Entries shown:
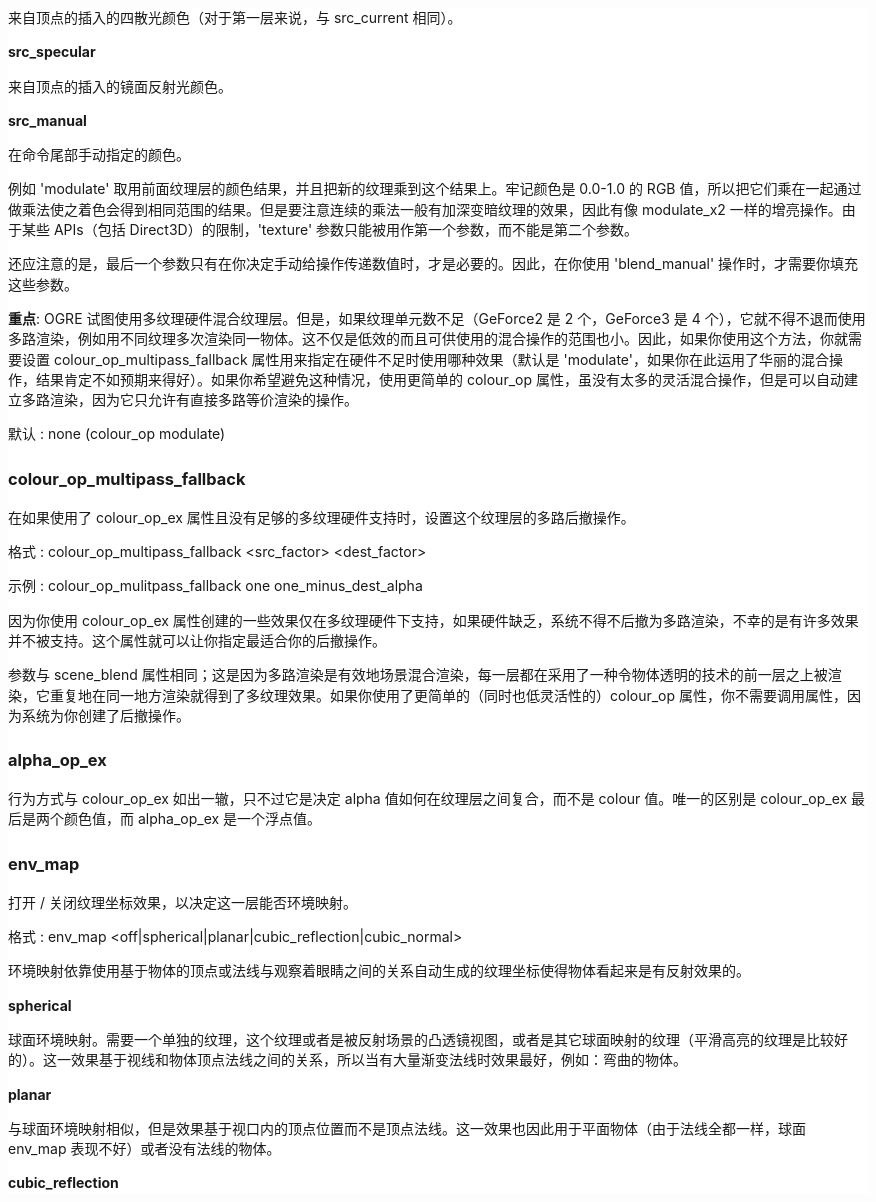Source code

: 来自顶点的插入的四散光颜色（对于第一层来说，与 src_current 相同）。

**src_specular**

来自顶点的插入的镜面反射光颜色。

**src_manual**

在命令尾部手动指定的颜色。

例如 'modulate' 取用前面纹理层的颜色结果，并且把新的纹理乘到这个结果上。牢记颜色是 0.0-1.0 的 RGB 值，所以把它们乘在一起通过做乘法使之着色会得到相同范围的结果。但是要注意连续的乘法一般有加深变暗纹理的效果，因此有像 modulate_x2 一样的增亮操作。由于某些 APIs（包括 Direct3D）的限制，'texture' 参数只能被用作第一个参数，而不能是第二个参数。

还应注意的是，最后一个参数只有在你决定手动给操作传递数值时，才是必要的。因此，在你使用 'blend_manual' 操作时，才需要你填充这些参数。

**重点**: OGRE 试图使用多纹理硬件混合纹理层。但是，如果纹理单元数不足（GeForce2 是 2 个，GeForce3 是 4 个），它就不得不退而使用多路渲染，例如用不同纹理多次渲染同一物体。这不仅是低效的而且可供使用的混合操作的范围也小。因此，如果你使用这个方法，你就需要设置 colour_op_multipass_fallback 属性用来指定在硬件不足时使用哪种效果（默认是 'modulate'，如果你在此运用了华丽的混合操作，结果肯定不如预期来得好）。如果你希望避免这种情况，使用更简单的 colour_op 属性，虽没有太多的灵活混合操作，但是可以自动建立多路渲染，因为它只允许有直接多路等价渲染的操作。

默认 : none (colour_op modulate)


### colour_op_multipass_fallback

在如果使用了 colour_op_ex 属性且没有足够的多纹理硬件支持时，设置这个纹理层的多路后撤操作。

格式 : colour_op_multipass_fallback &lt;src_factor&gt; &lt;dest_factor&gt;

示例 : colour_op_mulitpass_fallback one one_minus_dest_alpha

因为你使用 colour_op_ex 属性创建的一些效果仅在多纹理硬件下支持，如果硬件缺乏，系统不得不后撤为多路渲染，不幸的是有许多效果并不被支持。这个属性就可以让你指定最适合你的后撤操作。

参数与 scene_blend 属性相同；这是因为多路渲染是有效地场景混合渲染，每一层都在采用了一种令物体透明的技术的前一层之上被渲染，它重复地在同一地方渲染就得到了多纹理效果。如果你使用了更简单的（同时也低灵活性的）colour_op 属性，你不需要调用属性，因为系统为你创建了后撤操作。


### alpha_op_ex

行为方式与 colour_op_ex 如出一辙，只不过它是决定 alpha 值如何在纹理层之间复合，而不是 colour 值。唯一的区别是 colour_op_ex 最后是两个颜色值，而 alpha_op_ex 是一个浮点值。


### env_map

打开 / 关闭纹理坐标效果，以决定这一层能否环境映射。

格式 : env_map &lt;off\|spherical\|planar\|cubic_reflection\|cubic_normal&gt;

环境映射依靠使用基于物体的顶点或法线与观察着眼睛之间的关系自动生成的纹理坐标使得物体看起来是有反射效果的。

**spherical**

球面环境映射。需要一个单独的纹理，这个纹理或者是被反射场景的凸透镜视图，或者是其它球面映射的纹理（平滑高亮的纹理是比较好的）。这一效果基于视线和物体顶点法线之间的关系，所以当有大量渐变法线时效果最好，例如：弯曲的物体。

**planar**

与球面环境映射相似，但是效果基于视口内的顶点位置而不是顶点法线。这一效果也因此用于平面物体（由于法线全都一样，球面 env_map 表现不好）或者没有法线的物体。

**cubic_reflection**
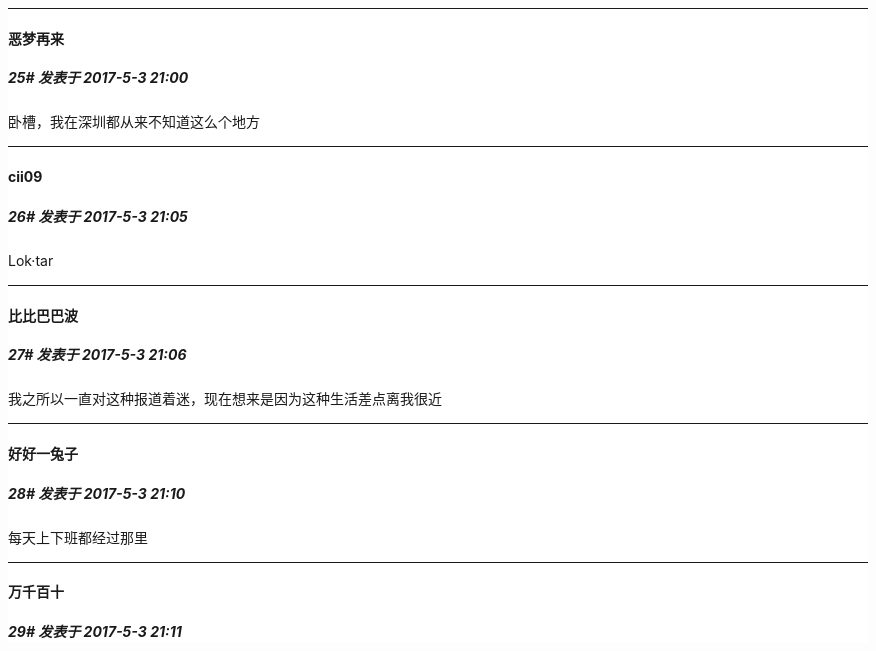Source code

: 

*****

####  恶梦再来  
##### 25#       发表于 2017-5-3 21:00




卧槽，我在深圳都从来不知道这么个地方







*****

####  cii09  
##### 26#       发表于 2017-5-3 21:05




Lok·tar







*****

####  比比巴巴波  
##### 27#       发表于 2017-5-3 21:06




我之所以一直对这种报道着迷，现在想来是因为这种生活差点离我很近







*****

####  好好一兔子  
##### 28#       发表于 2017-5-3 21:10




每天上下班都经过那里







*****

####  万千百十  
##### 29#       发表于 2017-5-3 21:11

Problem details: Copy out, from the data above, each line where the string "planar" is present.

Exercise result:
格式 : env_map &lt;off\|spherical\|planar\|cubic_reflection\|cubic_normal&gt;
**planar**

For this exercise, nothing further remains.